Гитлеровцы на севере от Ростова рвались уже к Сталинграду, а на юге — к Северному Кавказу. Даже по школьной карте можно было увидеть, что наш город оказался как бы в коридоре между двумя потоками гитлеровских войск.
В то время у мамы появился друг Роман Петрович — завхоз из больницы, где мама работала. Он приходил к нам почти каждый день, приносил еду, и мы при свечке пили чай и разговаривали. Дядя Рома мне нравился. Он был постарше мамы, всегда спокойный, рассудительный. Он ничего не боялся, и рядом с ним становилось не так страшно. Он говорил, что "большевики народ губят зазря, не понимают, что немец нарастил такую громадную силу, что всю Европу под себя положил, не то что нас — рабов божьих…" Он говорил это так спокойно и убежденно, что я думал, это правда. Не спорила с ним и мама…
Как-то вечером, когда мы с мамой пришли из больницы, она сразу легла в постель и начала стонать. Я прикоснулся к ее лицу и невольно отдернул руку — такое оно было жаркое. Ночью ей стало еще хуже. Она не узнавала меня, бредила, звала отца, с кем-то страшно ругалась. Под утро вскочила, но тут же упала поперек постели и затихла. Я укрыл ее одеялом, побежал в больницу к дяде Роме. Он уговорил докторшу сходить к нам домой.
Осмотрев маму, докторша сказала, что у нее брюшной тиф, выписала лекарства и ушла.
Дядя Рома сильно разнервничался, ходил по комнате из утла в угол и, посматривая на маму, говорил:
— Вот уж некстати, так некстати… Голова кругом — что делать?… Ай-яй-яй, как не ко времени… Ну, да ладно — положимся на судьбу.
Прощаясь, он сказал, чтобы я приходил в больницу за едой.
Дядя Рома навещал нас каждый вечер, носил воду из колодца, делал для мамы какой-то целебный чай и допоздна просиживал у ее постели.
Прошла неделя. Однажды утром мама приподнялась, улыбнулась мне и сказала:
— Вроде я перевалила через гору…
Я побежал в больницу.
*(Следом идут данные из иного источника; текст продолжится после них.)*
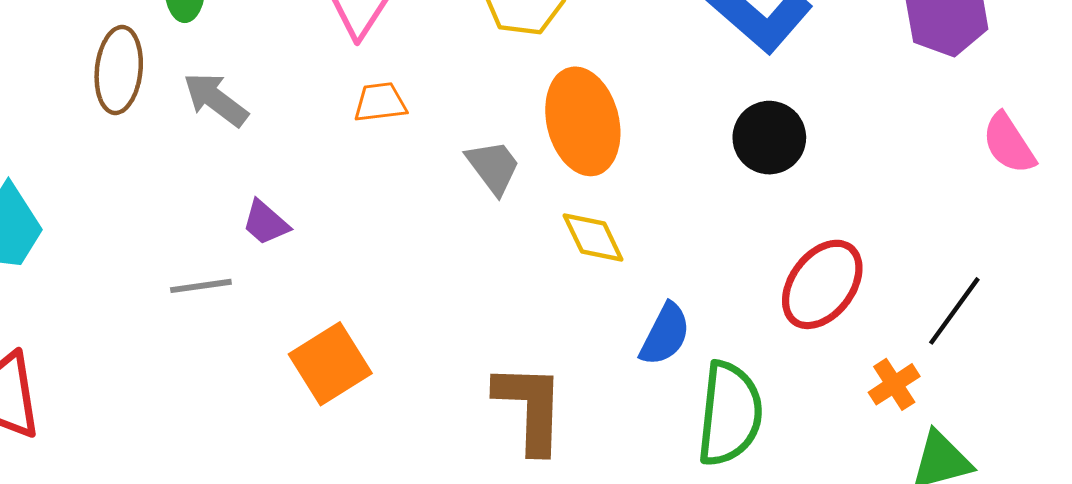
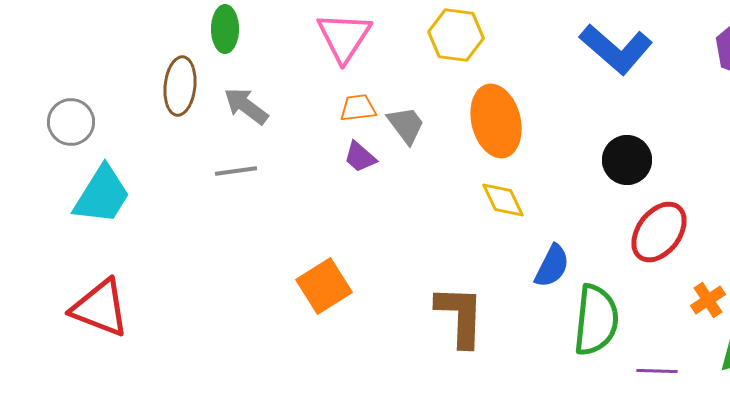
black circle: (769, 138) -> (627, 160), moved
gray trapezoid: (493, 167) -> (406, 125), moved
purple trapezoid: (266, 223) -> (360, 157), moved
gray line: (201, 286) -> (236, 171), moved

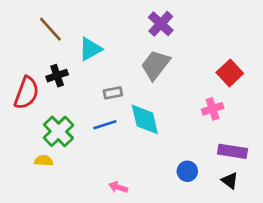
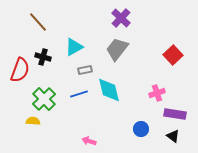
cyan triangle: (90, 49) -> (74, 47), moved
black cross: (57, 76) -> (43, 57), turned 35
pink cross: (213, 109) -> (157, 93), moved

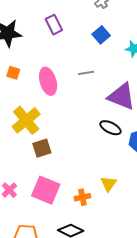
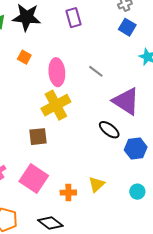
blue square: (101, 35) -> (127, 27), moved, turned -30
gray line: (86, 73) -> (96, 71), turned 35
yellow cross: (26, 120) -> (56, 105), moved

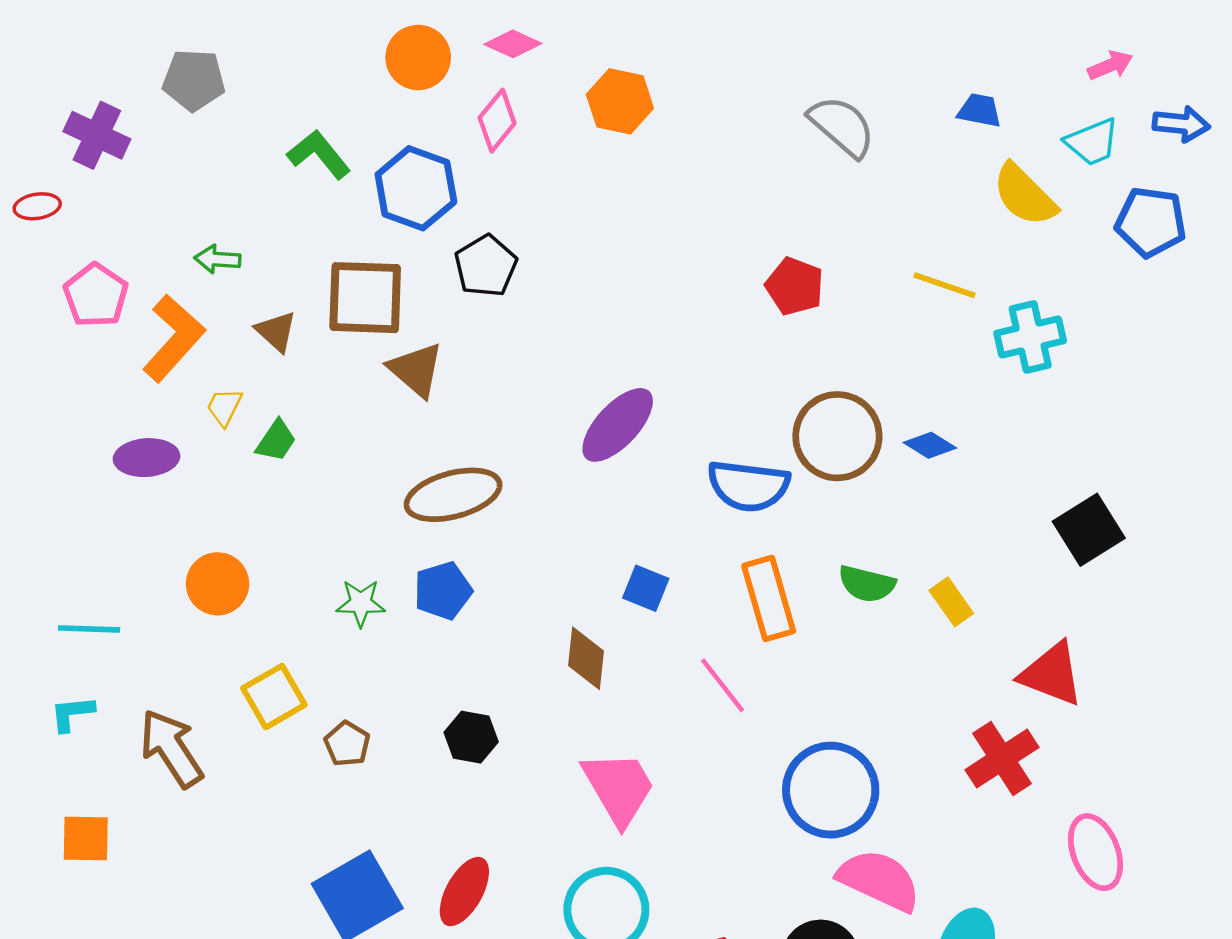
Утро было ясное, теплое. Небо чистое-чистое во все стороны. А ночью грохотала гроза. А может, и фронт — теперь не разберешь. Вся зелень блестела точно вымытая, на тополях сверкал каждый листочек.
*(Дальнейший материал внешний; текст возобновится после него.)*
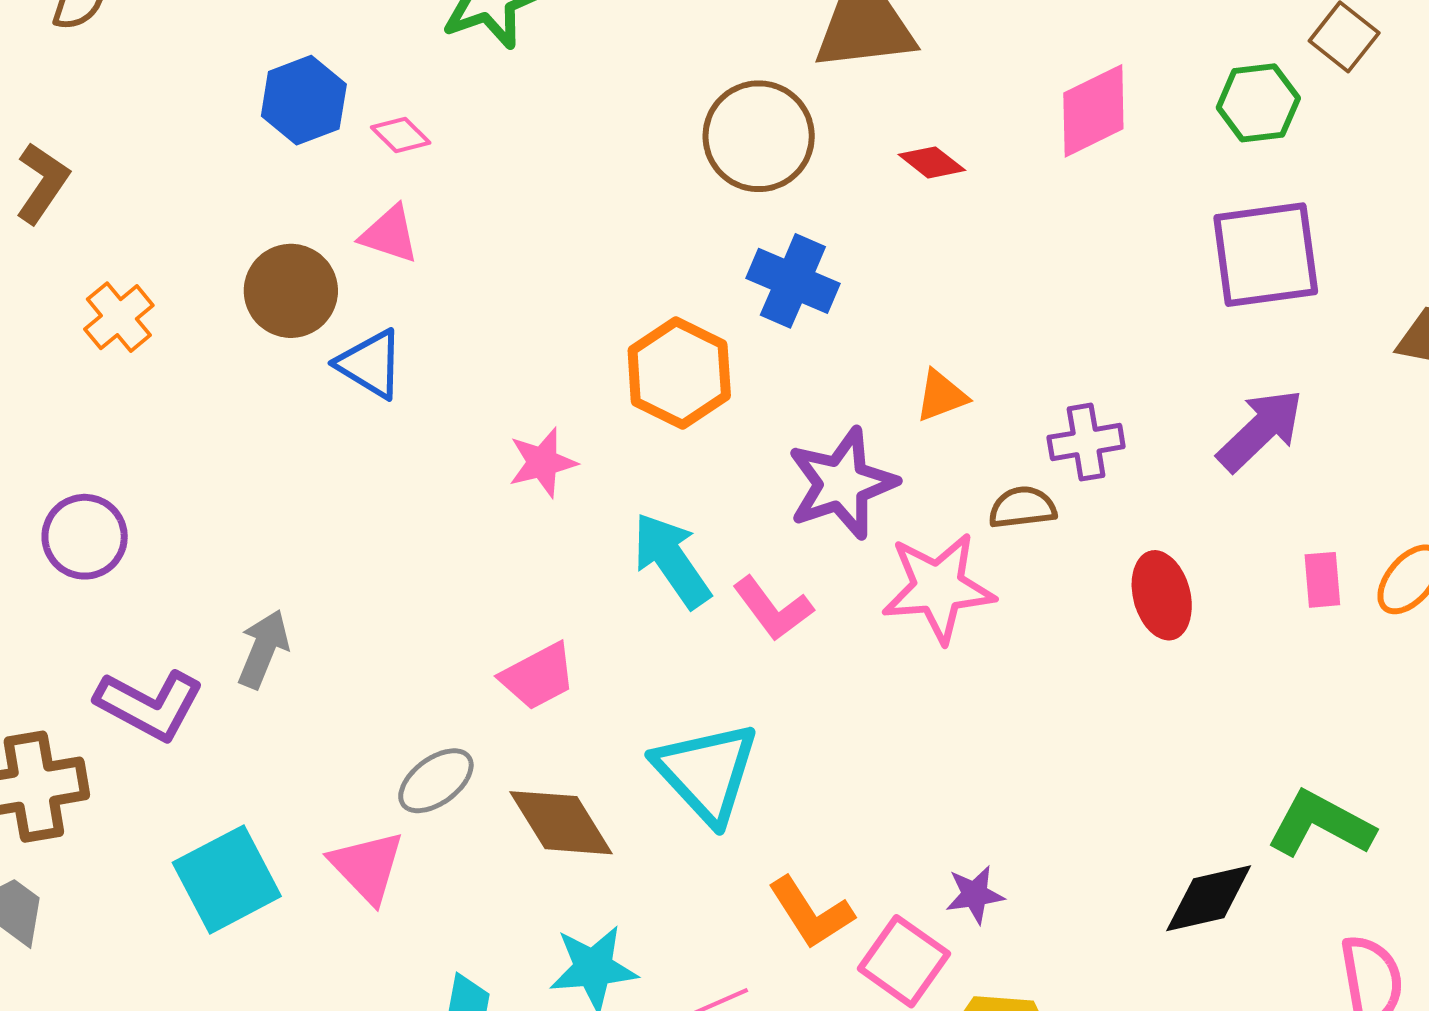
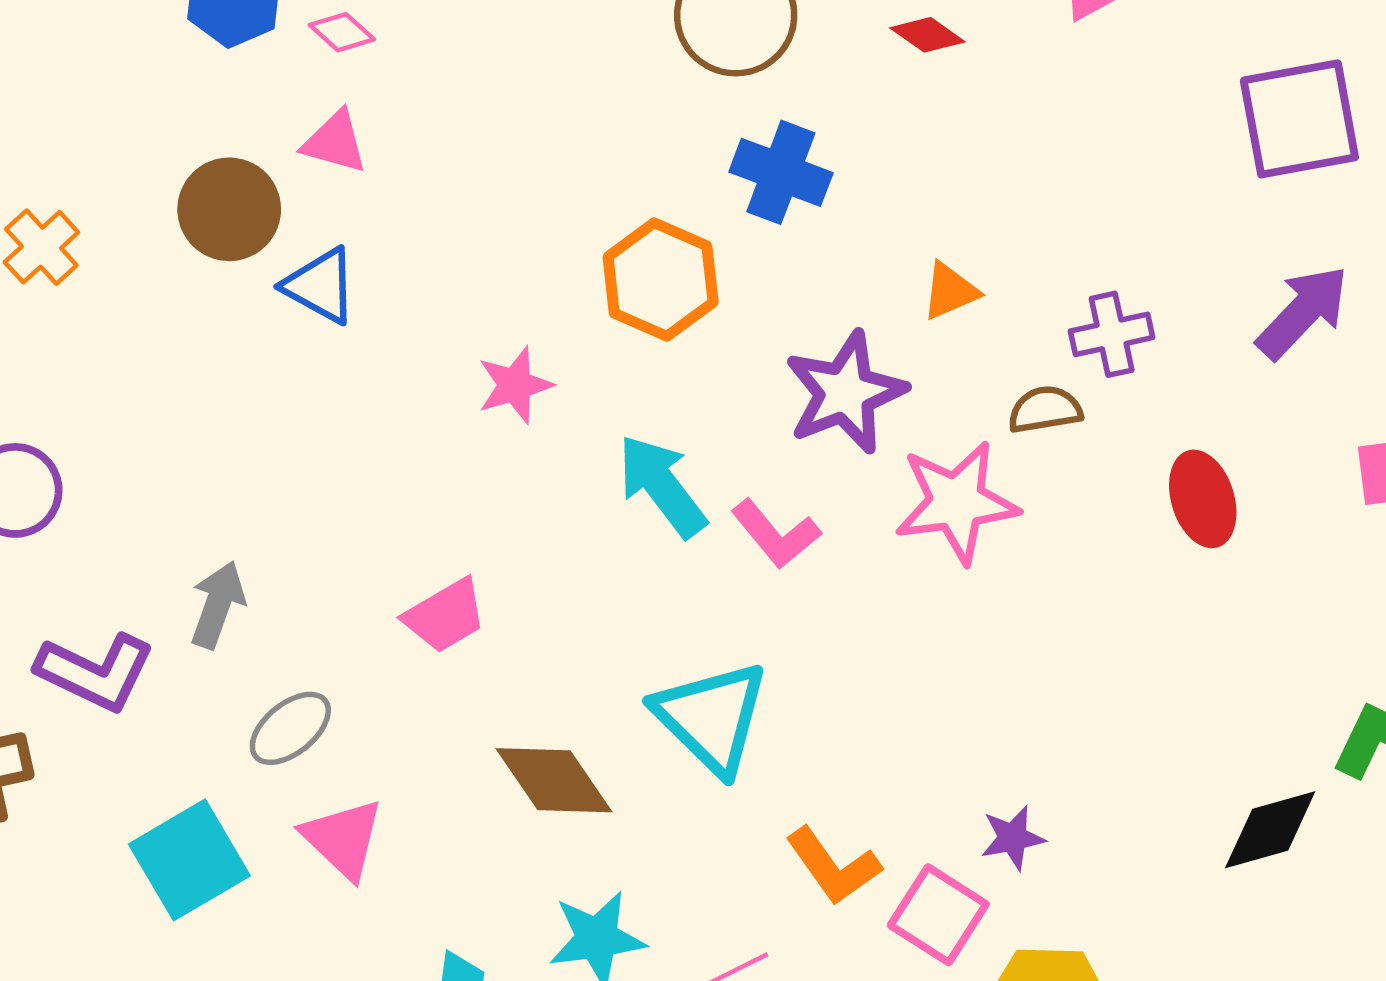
pink trapezoid: (538, 676) -> (445, 616), moved
gray ellipse: (436, 781) -> (290, 728), moved

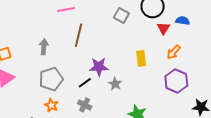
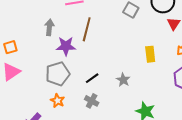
gray arrow: (44, 47) -> (49, 27), moved
purple star: (99, 67) -> (66, 46), moved

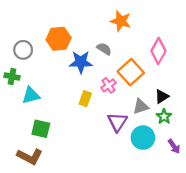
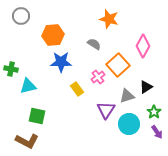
gray circle: (23, 50) -> (21, 16), moved
blue star: (81, 62) -> (61, 62), moved
yellow rectangle: (85, 99) -> (77, 89), turned -56
green star: (164, 116) -> (154, 112), moved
Я подбежал к больнице и увидел, что все двери и окна раскрыты настежь на всех этажах. Прямо посередине улицы лежит груда грязных простыней. Во дворе валяются поломанные кровати, из разбитой бутылки течет ручей вонючей карболки, блестят на солнце хирургические инструменты. И никого не видно. Заглянул в здание — пусто и там. Что же это тут случилось? Я вспомнил, что вчера вечером, когда я приходил за едой, все были какие-то нервные, суетливые. Дядя Рома даже не спросил, как мама, только бросил на ходу: "Передай, что я зайду".